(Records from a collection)

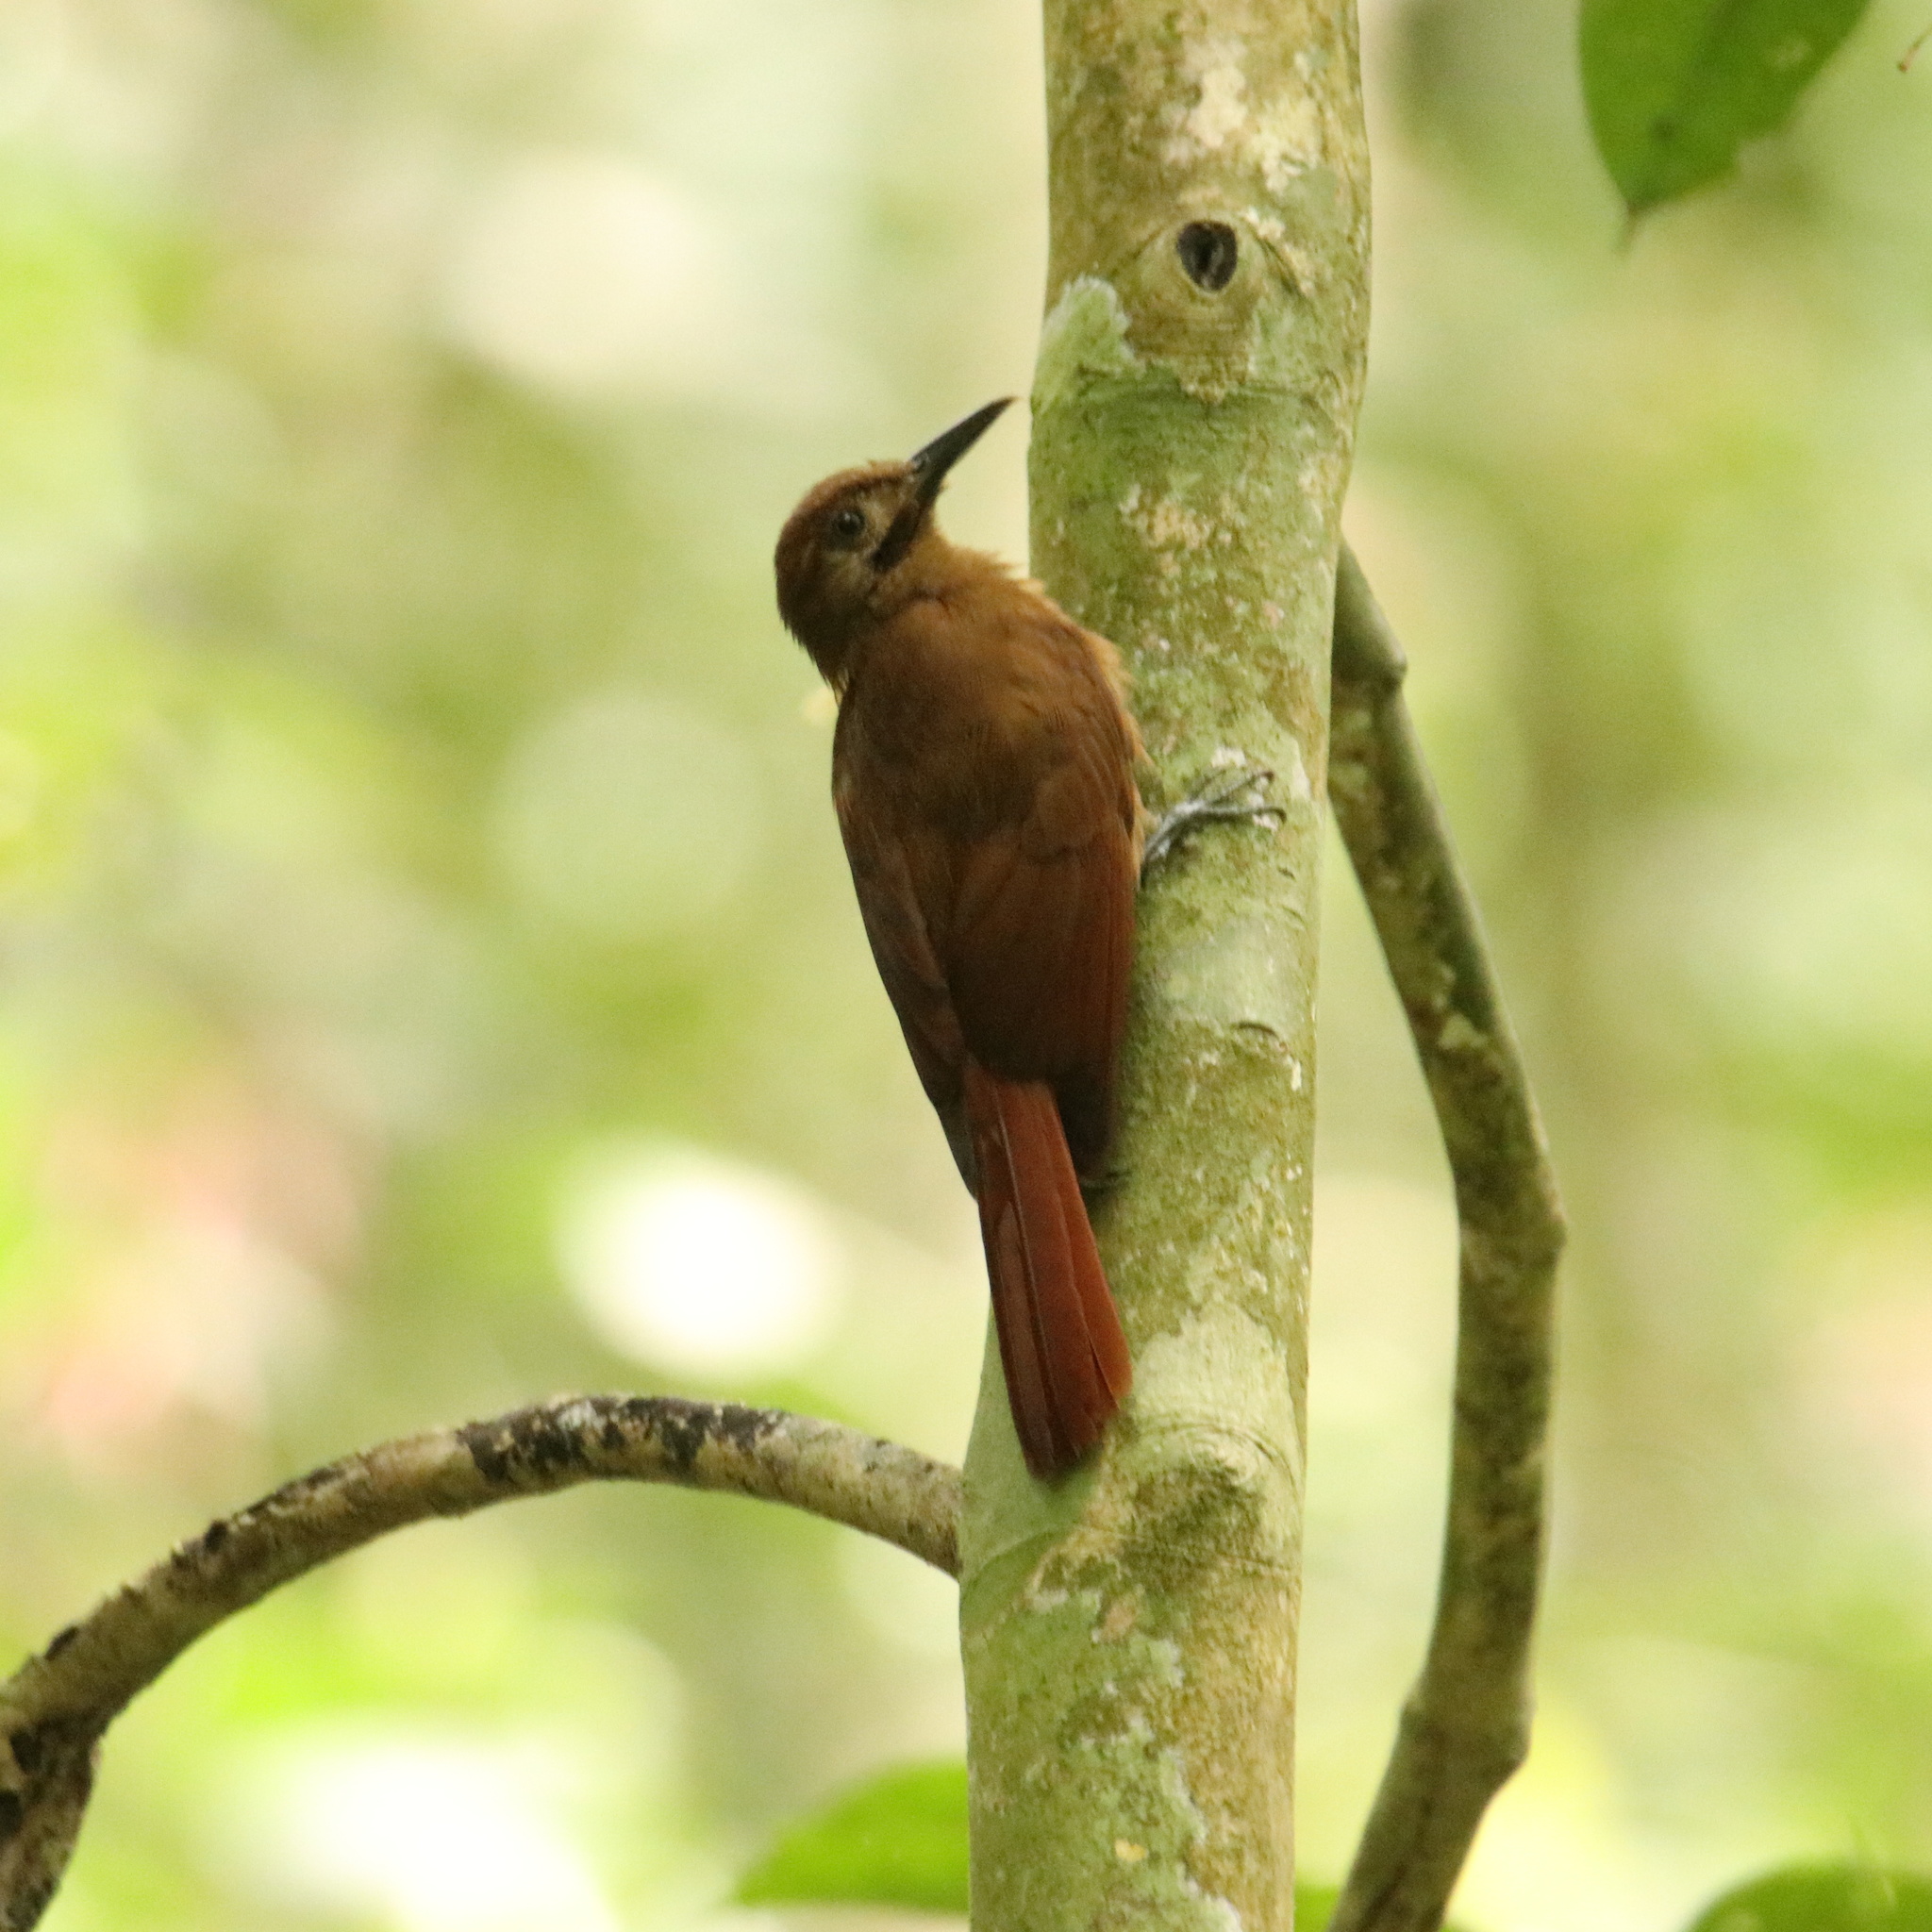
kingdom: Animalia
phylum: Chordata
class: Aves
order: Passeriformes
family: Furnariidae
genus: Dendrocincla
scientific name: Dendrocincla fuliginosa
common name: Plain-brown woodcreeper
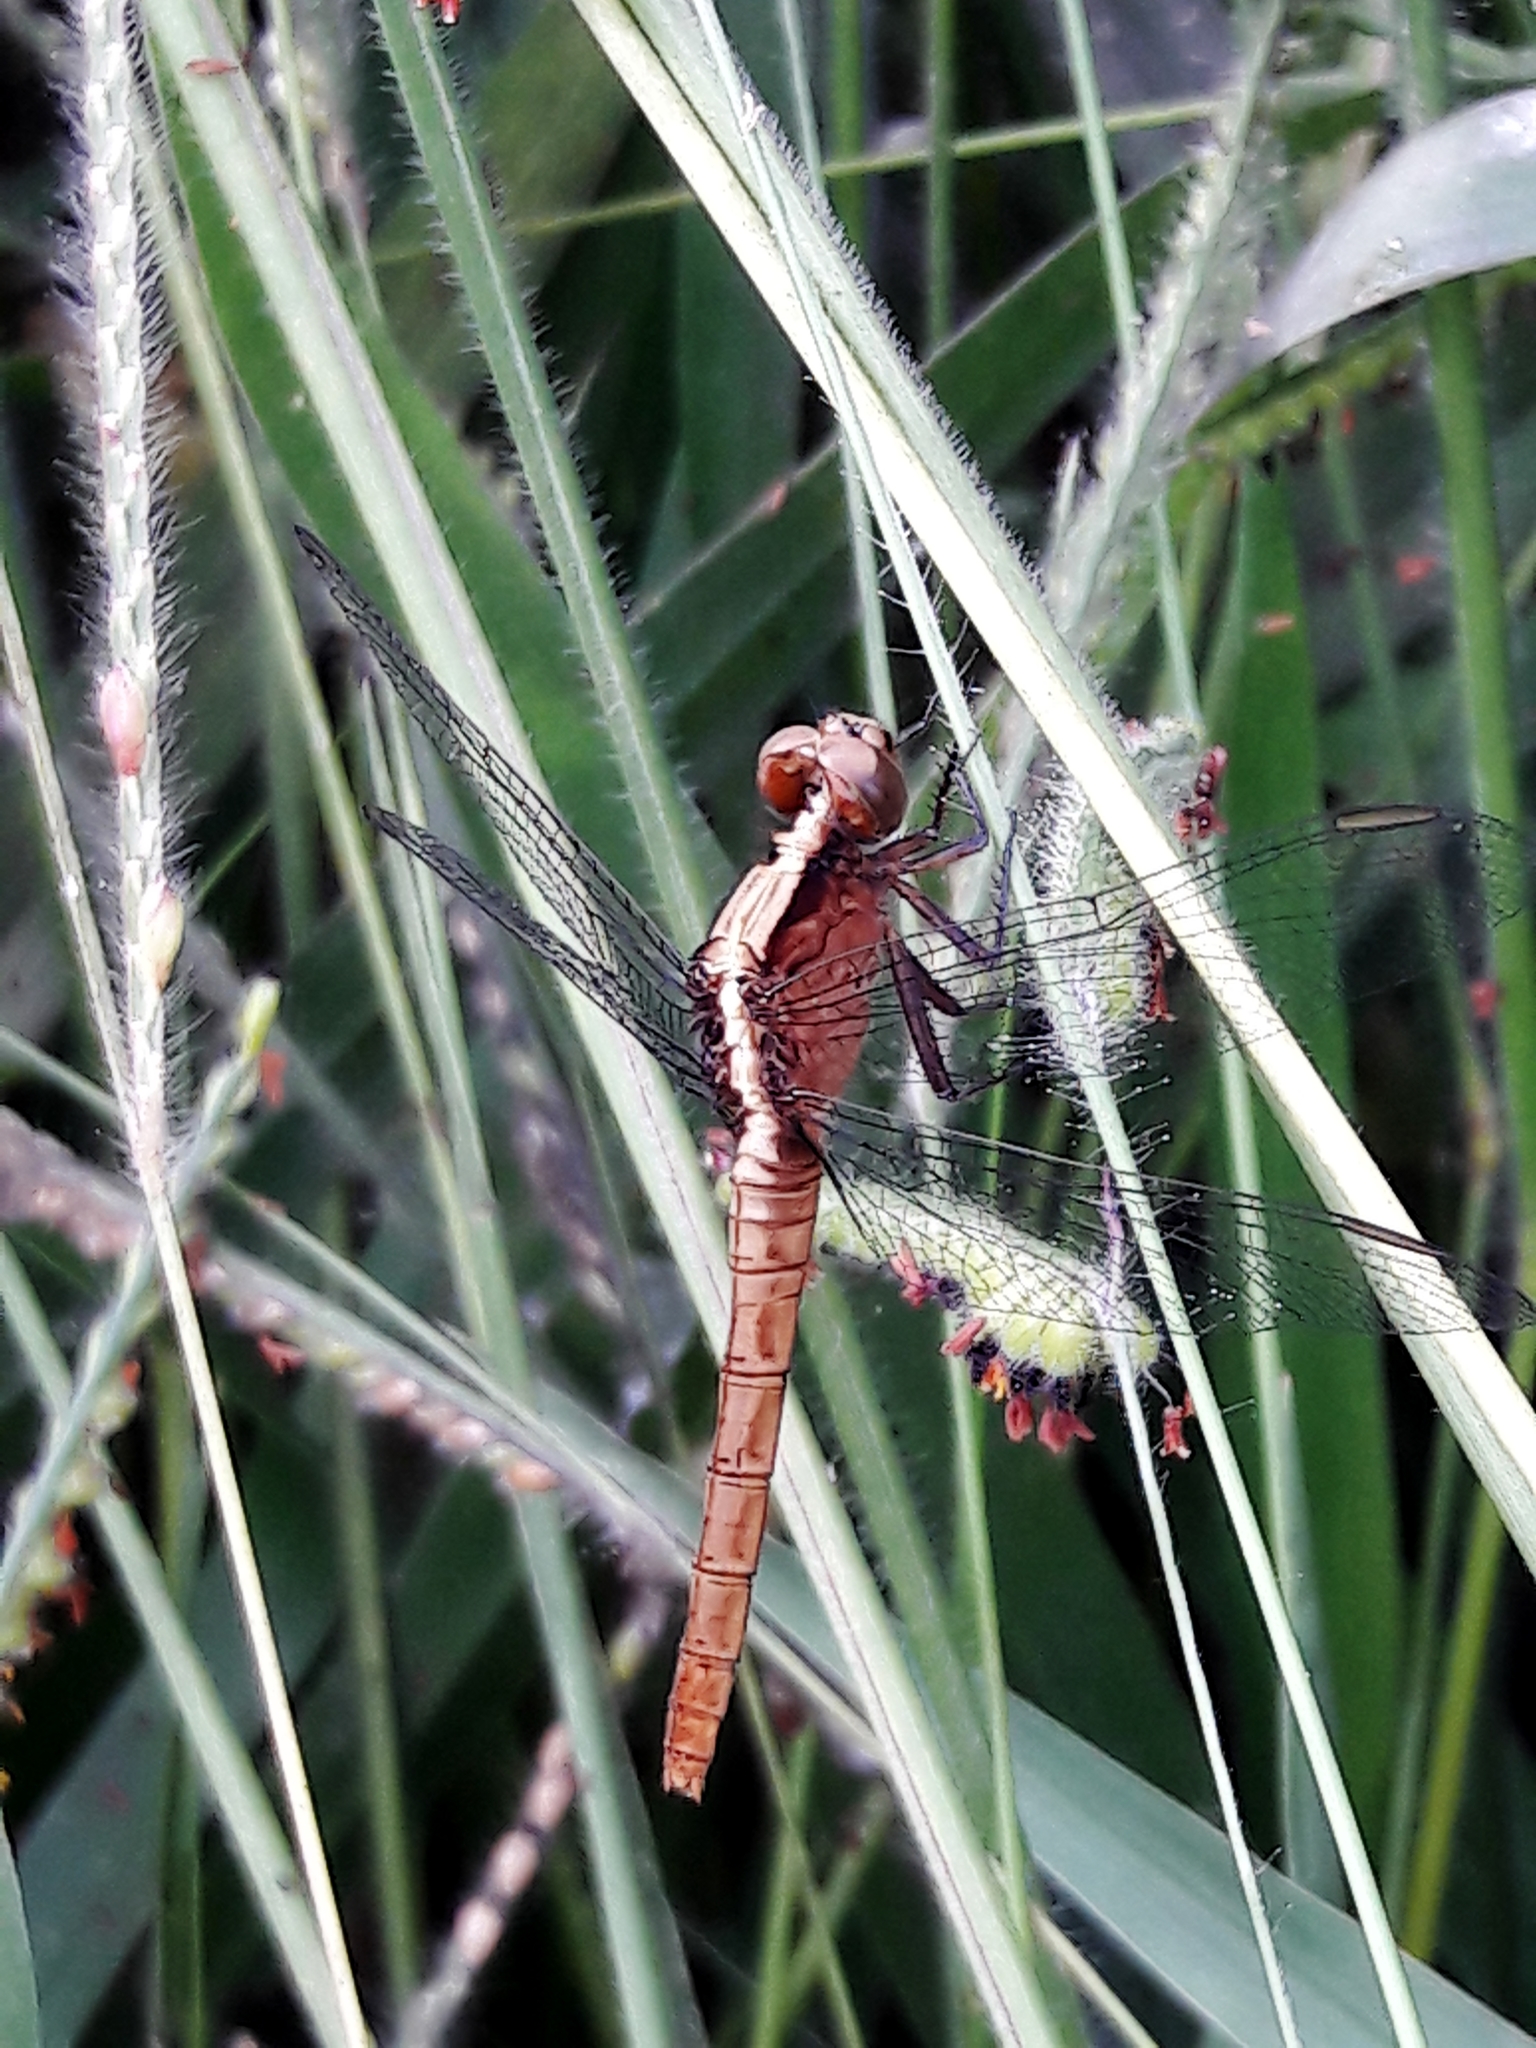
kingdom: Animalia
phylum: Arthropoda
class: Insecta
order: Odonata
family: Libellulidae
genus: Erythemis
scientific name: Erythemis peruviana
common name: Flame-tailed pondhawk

- _EXERCISE AIM_: Copy every line of the records above word for word, leaving out the pictures.

- _TASK RESULT_:
kingdom: Animalia
phylum: Chordata
class: Aves
order: Passeriformes
family: Furnariidae
genus: Dendrocincla
scientific name: Dendrocincla fuliginosa
common name: Plain-brown woodcreeper
kingdom: Animalia
phylum: Arthropoda
class: Insecta
order: Odonata
family: Libellulidae
genus: Erythemis
scientific name: Erythemis peruviana
common name: Flame-tailed pondhawk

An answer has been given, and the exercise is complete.